## About this exercise
Which lines in the listing below contain the string "Upload"? Report each of those lines in full.

───── Provided material ─────

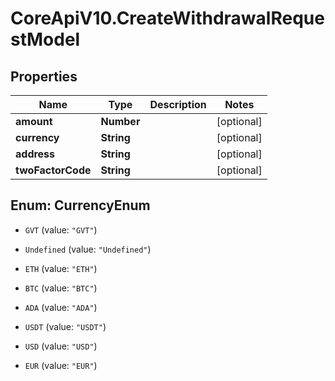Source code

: # CoreApiV10.CreateWithdrawalRequestModel

## Properties
Name | Type | Description | Notes
------------ | ------------- | ------------- | -------------
**amount** | **Number** |  | [optional] 
**currency** | **String** |  | [optional] 
**address** | **String** |  | [optional] 
**twoFactorCode** | **String** |  | [optional] 


<a name="CurrencyEnum"></a>
## Enum: CurrencyEnum


* `GVT` (value: `"GVT"`)

* `Undefined` (value: `"Undefined"`)

* `ETH` (value: `"ETH"`)

* `BTC` (value: `"BTC"`)

* `ADA` (value: `"ADA"`)

* `USDT` (value: `"USDT"`)

* `USD` (value: `"USD"`)

* `EUR` (value: `"EUR"`)




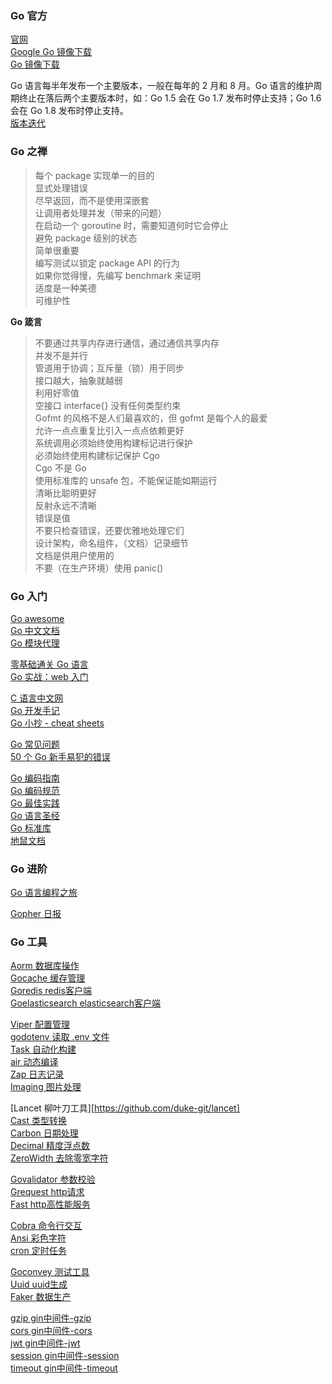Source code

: 
### Go 官方
[官网](https://go.dev/)  
[Google Go 镜像下载](https://golang.google.cn/dl/)  
[Go 镜像下载](https://gomirrors.org/)  

Go 语言每半年发布一个主要版本，一般在每年的 2 月和 8 月。Go 语言的维护周期终止在落后两个主要版本时，如：Go 1.5 会在 Go 1.7 发布时停止支持；Go 1.6 会在 Go 1.8 发布时停止支持。  
[版本迭代](https://golang.org/doc/devel/release.html)  

### Go 之禅
> 每个 package 实现单一的目的  
> 显式处理错误  
> 尽早返回，而不是使用深嵌套  
> 让调用者处理并发（带来的问题）  
> 在启动一个 goroutine 时，需要知道何时它会停止  
> 避免 package 级别的状态  
> 简单很重要  
> 编写测试以锁定 package API 的行为  
> 如果你觉得慢，先编写 benchmark 来证明  
> 适度是一种美德  
> 可维护性  

**Go 箴言**  
> 不要通过共享内存进行通信，通过通信共享内存  
> 并发不是并行  
> 管道用于协调；互斥量（锁）用于同步  
> 接口越大，抽象就越弱  
> 利用好零值  
> 空接口 interface{} 没有任何类型约束  
> Gofmt 的风格不是人们最喜欢的，但 gofmt 是每个人的最爱  
> 允许一点点重复比引入一点点依赖更好  
> 系统调用必须始终使用构建标记进行保护  
> 必须始终使用构建标记保护 Cgo  
> Cgo 不是 Go  
> 使用标准库的 unsafe 包，不能保证能如期运行  
> 清晰比聪明更好  
> 反射永远不清晰  
> 错误是值  
> 不要只检查错误，还要优雅地处理它们  
> 设计架构，命名组件，（文档）记录细节  
> 文档是供用户使用的  
> 不要（在生产环境）使用 panic()  

### Go 入门
[Go awesome](https://github.com/avelino/awesome-go)  
[Go 中文文档](https://go-zh.org/doc/)  
[Go 模块代理](https://goproxy.cn/)  

[零基础通关 Go 语言](https://juejin.cn/book/7039174186522116131)  
[Go 实战：web 入门](https://learnku.com/courses/go-basic/1.17)  

[C 语言中文网](http://c.biancheng.net/)  
[Go 开发手记](https://github.com/kevinyan815/gocookbook)  
[Go 小抄 - cheat sheets](https://yourbasic.org/golang/#cheat-sheets)  

[Go 常见问题](https://learnku.com/go/wikis/38175)  
[50 个 Go 新手易犯的错误](https://learnku.com/go/wikis/49781)  

[Go 编码指南](https://learnku.com/go/wikis/38174)  
[Go 编码规范](https://learnku.com/go/wikis/38426)  
[Go 最佳实践](https://learnku.com/go/wikis/38430)  
[Go 语言圣经](https://yar999.gitbook.io/gopl-zh/)  
[Go 标准库](http://books.studygolang.com/The-Golang-Standard-Library-by-Example/)  
[地鼠文档](https://www.topgoer.cn/)  

### Go 进阶
[Go 语言编程之旅](https://golang2.eddycjy.com/)  

[Gopher 日报](https://github.com/bigwhite/gopherdaily)  

### Go 工具
[Aorm 数据库操作](https://github.com/tangpanqing/aorm)  
[Gocache 缓存管理](https://github.com/eko/gocache)  
[Goredis redis客户端](https://github.com/redis/go-redis)  
[Goelasticsearch elasticsearch客户端](https://github.com/elastic/go-elasticsearch)  

[Viper 配置管理](http://github.com/spf13/viper)  
[godotenv 读取 .env 文件](https://github.com/joho/godotenv)  
[Task 自动化构建](https://taskfile.dev/)  
[air 动态编译](https://github.com/cosmtrek/air)  
[Zap 日志记录](https://github.com/uber-go/zap)  
[Imaging 图片处理](https://github.com/disintegration/imaging)  

[Lancet 柳叶刀工具][https://github.com/duke-git/lancet]  
[Cast 类型转换](https://github.com/spf13/cast)  
[Carbon 日期处理](https://github.com/golang-module/carbon)  
[Decimal 精度浮点数](https://github.com/shopspring/decimal)  
[ZeroWidth 去除零宽字符](https://github.com/trubitsyn/go-zero-width)  

[Govalidator 参数校验](https://github.com/asaskevich/govalidator)  
[Grequest http请求](https://github.com/levigross/grequests)  
[Fast http高性能服务](https://github.com/valyala/fasthttp)  

[Cobra 命令行交互](https://github.com/spf13/cobra)  
[Ansi 彩色字符](https://github.com/mgutz/ansi)  
[cron 定时任务](https://github.com/robfig/cron)  

[Goconvey 测试工具](https://github.com/smartystreets/goconvey)  
[Uuid uuid生成](https://github.com/pborman/uuid)  
[Faker 数据生产](https://github.com/go-faker/faker)  

[gzip gin中间件-gzip](https://github.com/gin-contrib/gzip)  
[cors gin中间件-cors](https://github.com/gin-contrib/cors)  
[jwt gin中间件-jwt](https://github.com/appleboy/gin-jwt)  
[session gin中间件-session](https://github.com/gin-contrib/sessions)  
[timeout gin中间件-timeout](https://github.com/gin-contrib/timeout)  
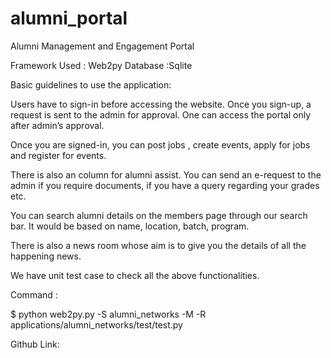 # alumni_portal

Alumni Management and Engagement Portal


Framework  Used : Web2py
Database :Sqlite

Basic guidelines to use the application:

Users have to sign-in before accessing the website. Once you sign-up, a request is sent to the admin for approval. One can access the portal only after admin’s approval.

Once you are signed-in, you can post jobs , create events, apply for jobs and register for events.

There is also an column for alumni assist. You can send an e-request to the admin if you require documents, if you have a query regarding your grades etc.

You can search alumni details on the members page through our search bar. It would be based on name, location, batch, program.

There is also a news room whose aim is to give you the details of all the happening news.

We have unit test case to check all the above functionalities.

Command : 

$ python web2py.py -S alumni_networks -M -R applications/alumni_networks/test/test.py


Github Link:

 
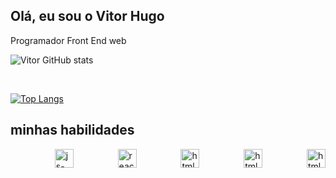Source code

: ## Olá, eu sou o Vitor Hugo
Programador Front End web

![Vitor GitHub stats](https://github-readme-stats.vercel.app/api?username=888888b&show_icons=true&theme=dracula)

<br/>

[![Top Langs](https://github-readme-stats.vercel.app/api/top-langs/?username=888888b)](https://github.com/888888b/github-readme-stats)


## minhas habilidades

<div style="display: flex; justify-content: space-between;"> <br>
  <img align="center" height="30" width="" alt="js-icon"  src="https://img.shields.io/badge/JavaScript-F7DF1E?style=for-the-badge&logo=javascript&logoColor=black">

  <img align="center" height="30" width="" alt="react-icon" src="https://img.shields.io/badge/HTML5-E34F26?style=for-the-badge&logo=html5&logoColor=white">

  <img align="center" height="30" width="" alt="html-icon" src="https://img.shields.io/badge/CSS3-1572B6?style=for-the-badge&logo=css3&logoColor=white">
  
  <img align="center" height="30" width="" alt="html-icon" src="https://img.shields.io/badge/React-20232A?style=for-the-badge&logo=react&logoColor=61DAFB">
  
  <img align="center" height="30" width="" alt="html-icon" src="https://img.shields.io/badge/GIT-E44C30?style=for-the-badge&logo=git&logoColor=white">
  
</div><br/>

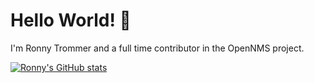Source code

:# Hello World! 👋

I'm Ronny Trommer and a full time contributor in the OpenNMS project.

[![Ronny's GitHub stats](https://github-readme-stats.vercel.app/api?username=indigo423&show_icons=true&theme=tokyonight)](https://github.com/anuraghazra/github-readme-stats)
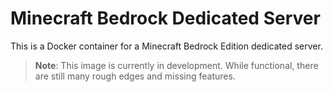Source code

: # Minecraft Bedrock Dedicated Server
This is a Docker container for a Minecraft Bedrock Edition dedicated server. 

> **Note**: This image is currently in development. While functional, there are still many rough edges and missing features.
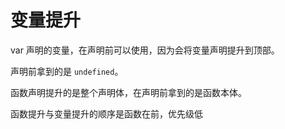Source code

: # 变量提升

var 声明的变量，在声明前可以使用，因为会将变量声明提升到顶部。

声明前拿到的是 `undefined`。

函数声明提升的是整个声明体，在声明前拿到的是函数本体。

函数提升与变量提升的顺序是函数在前，优先级低
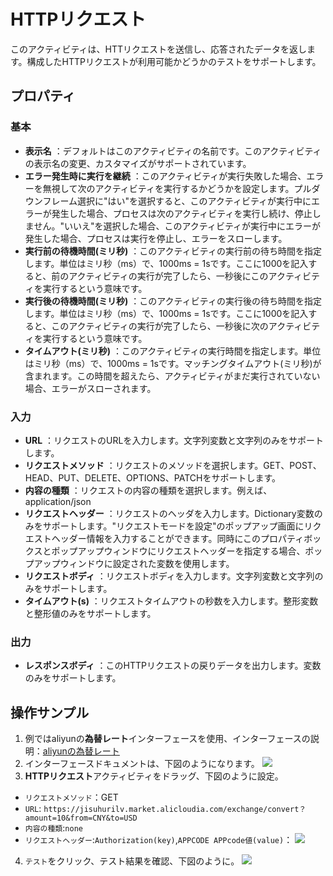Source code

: # HTTPリクエスト

このアクティビティは、HTTリクエストを送信し、応答されたデータを返します。構成したHTTPリクエストが利用可能かどうかのテストをサポートします。

## プロパティ

### 基本
- **表示名** ：デフォルトはこのアクティビティの名前です。このアクティビティの表示名の変更、カスタマイズがサポートされています。
- **エラー発生時に実行を継続** ：このアクティビティが実行失敗した場合、エラーを無視して次のアクティビティを実行するかどうかを設定します。プルダウンフレーム選択に"はい"を選択すると、このアクティビティが実行中にエラーが発生した場合、プロセスは次のアクティビティを実行し続け、停止しません。"いいえ"を選択した場合、このアクティビティが実行中にエラーが発生した場合、プロセスは実行を停止し、エラーをスローします。
- **実行前の待機時間(ミリ秒)** ：このアクティビティの実行前の待ち時間を指定します。単位はミリ秒（ms）で、1000ms = 1sです。ここに1000を記入すると、前のアクティビティの実行が完了したら、一秒後にこのアクティビティを実行するという意味です。
- **実行後の待機時間(ミリ秒)** ：このアクティビティの実行後の待ち時間を指定します。単位はミリ秒（ms）で、1000ms = 1sです。ここに1000を記入すると、このアクティビティの実行が完了したら、一秒後に次のアクティビティを実行するという意味です。
- **タイムアウト(ミリ秒)** ：このアクティビティの実行時間を指定します。単位はミリ秒（ms）で、1000ms = 1sです。マッチングタイムアウト(ミリ秒)が含まれます。この時間を超えたら、アクティビティがまだ実行されていない場合、エラーがスローされます。

### 入力

- **URL** ：リクエストのURLを入力します。文字列変数と文字列のみをサポートします。
- **リクエストメソッド** ：リクエストのメソッドを選択します。GET、POST、HEAD、PUT、DELETE、OPTIONS、PATCHをサポートします。
- **内容の種類** ：リクエストの内容の種類を選択します。例えば、application/json
- **リクエストヘッダー** ：リクエストのヘッダを入力します。Dictionary変数のみをサポートします。"リクエストモードを設定"のポップアップ画面にリクエストヘッダー情報を入力することができます。同時にこのプロパティボックスとポップアップウィンドウにリクエストヘッダーを指定する場合、ポップアップウィンドウに設定された変数を使用します。
- **リクエストボディ** ：リクエストボディを入力します。文字列変数と文字列のみをサポートします。
- **タイムアウト(s)** ：リクエストタイムアウトの秒数を入力します。整形変数と整形値のみをサポートします。

### 出力

- **レスポンスボディ** ：このHTTPリクエストの戻りデータを出力します。変数のみをサポートします。

## 操作サンプル
1. 例ではaliyunの**為替レート**インターフェースを使用、インターフェースの説明：[aliyunの為替レート](https://market.aliyun.com/products/57000002/cmapi011221.html?spm=5176.12901015.0.i12901015.17e2525cz4KoQ4&innerSource=search_%E6%B1%87%E7%8E%87%E6%9F%A5%E8%AF%A2%E8%BD%AC%E6%8D%A2#sku=yuncode522100006)
2. インターフェースドキュメントは、下図のようになります。
   ![](https://docimages.blob.core.chinacloudapi.cn/images/Activities/HTTPRequest1.png)
3. **HTTPリクエスト**アクティビティをドラッグ、下図のように設定。
- `リクエストメソッド`：GET
- `URL`:
`https://jisuhurilv.market.alicloudia.com/exchange/convert？amount=10&from=CNY&to=USD`
- `内容の種類`:`none`
- `リクエストヘッダー`:`Authorization(key)`,`APPCODE APPcode値(value)`：
   ![](https://docimages.blob.core.chinacloudapi.cn/images/Activities/HTTPRequest2.png)

4. `テスト`をクリック、テスト結果を確認、下図のように。
   ![](https://docimages.blob.core.chinacloudapi.cn/images/Activities/HTTPRequest3.png)
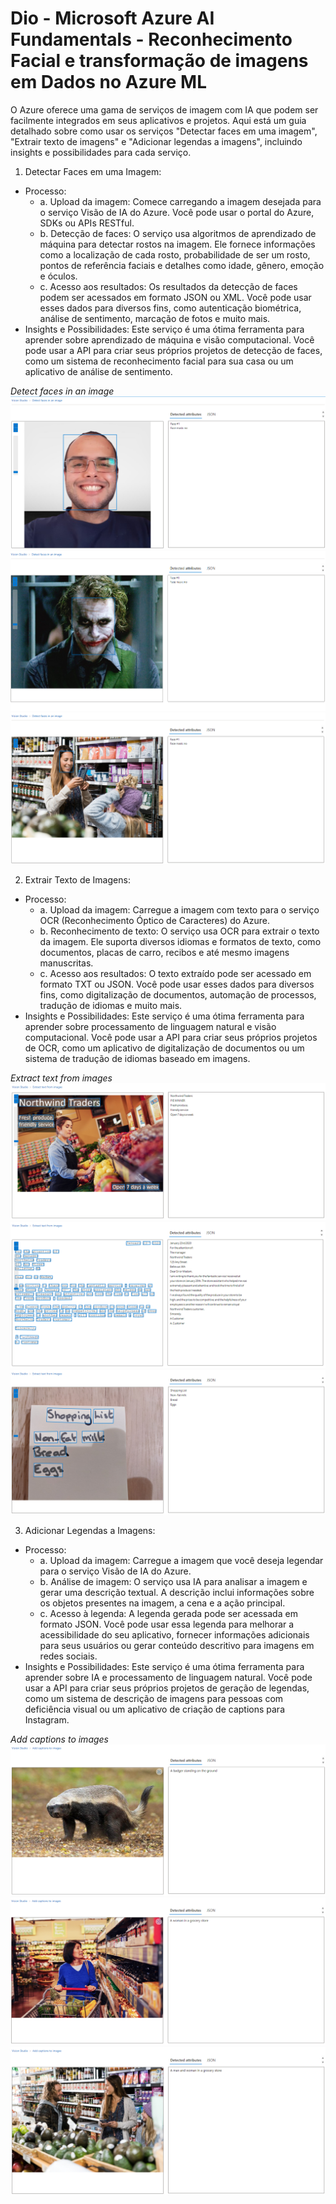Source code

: # Dio - Microsoft Azure AI Fundamentals - Reconhecimento Facial e transformação de imagens em Dados no Azure ML

O Azure oferece uma gama de serviços de imagem com IA que podem ser facilmente integrados em seus aplicativos e projetos. Aqui está um guia detalhado sobre como usar os serviços "Detectar faces em uma imagem", "Extrair texto de imagens" e "Adicionar legendas a imagens", incluindo insights e possibilidades para cada serviço.

1. Detectar Faces em uma Imagem:
- Processo:
    - a. Upload da imagem: Comece carregando a imagem desejada para o serviço Visão de IA do Azure. Você pode usar o portal do Azure, SDKs ou APIs RESTful.
    - b. Detecção de faces: O serviço usa algoritmos de aprendizado de máquina para detectar rostos na imagem. Ele fornece informações como a localização de cada rosto, probabilidade de ser um rosto, pontos de referência faciais e detalhes como idade, gênero, emoção e óculos.
    - c. Acesso aos resultados: Os resultados da detecção de faces podem ser acessados em formato JSON ou XML. Você pode usar esses dados para diversos fins, como autenticação biométrica, análise de sentimento, marcação de fotos e muito mais.
- Insights e Possibilidades: Este serviço é uma ótima ferramenta para aprender sobre aprendizado de máquina e visão computacional. Você pode usar a API para criar seus próprios projetos de detecção de faces, como um sistema de reconhecimento facial para sua casa ou um aplicativo de análise de sentimento.

*Detect faces in an image*
![harcanjo](./prints/Screenshot%202024-02-08%20154413.png)
![Joker](./prints/Screenshot%202024-02-08%20154159.png)
![store-camera-1](./prints/Screenshot%202024-02-08%20160743.png)

2. Extrair Texto de Imagens:
- Processo:
    - a. Upload da imagem: Carregue a imagem com texto para o serviço OCR (Reconhecimento Óptico de Caracteres) do Azure.
    - b. Reconhecimento de texto: O serviço usa OCR para extrair o texto da imagem. Ele suporta diversos idiomas e formatos de texto, como documentos, placas de carro, recibos e até mesmo imagens manuscritas.
    - c. Acesso aos resultados: O texto extraído pode ser acessado em formato TXT ou JSON. Você pode usar esses dados para diversos fins, como digitalização de documentos, automação de processos, tradução de idiomas e muito mais.
- Insights e Possibilidades: Este serviço é uma ótima ferramenta para aprender sobre processamento de linguagem natural e visão computacional. Você pode usar a API para criar seus próprios projetos de OCR, como um aplicativo de digitalização de documentos ou um sistema de tradução de idiomas baseado em imagens.

*Extract text from images*
![advert](./prints/Screenshot%202024-02-08%20161152.png)
![letter](./prints/Screenshot%202024-02-08%20161415.png)
![note](./prints/Screenshot%202024-02-08%20161506.png)

3. Adicionar Legendas a Imagens:
- Processo:
    - a. Upload da imagem: Carregue a imagem que você deseja legendar para o serviço Visão de IA do Azure.
    - b. Análise de imagem: O serviço usa IA para analisar a imagem e gerar uma descrição textual. A descrição inclui informações sobre os objetos presentes na imagem, a cena e a ação principal.
    - c. Acesso à legenda: A legenda gerada pode ser acessada em formato JSON. Você pode usar essa legenda para melhorar a acessibilidade do seu aplicativo, fornecer informações adicionais para seus usuários ou gerar conteúdo descritivo para imagens em redes sociais.
- Insights e Possibilidades: Este serviço é uma ótima ferramenta para aprender sobre IA e processamento de linguagem natural. Você pode usar a API para criar seus próprios projetos de geração de legendas, como um sistema de descrição de imagens para pessoas com deficiência visual ou um aplicativo de criação de captions para Instagram.

*Add captions to images*
![Ratel](./prints/Screenshot%202024-02-08%20155111.png)
![store-camera-3](./prints/Screenshot%202024-02-08%20160425.png)
![store-camera-4](./prints/Screenshot%202024-02-08%20160458.png)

─────

## Exercise result
    - a. Upload da imagem: Comece carregando a imagem desejada para o serviço Visão de IA do Azure. Você pode usar o portal do Azure, SDKs ou APIs RESTful.
    - a. Upload da imagem: Carregue a imagem com texto para o serviço OCR (Reconhecimento Óptico de Caracteres) do Azure.
    - a. Upload da imagem: Carregue a imagem que você deseja legendar para o serviço Visão de IA do Azure.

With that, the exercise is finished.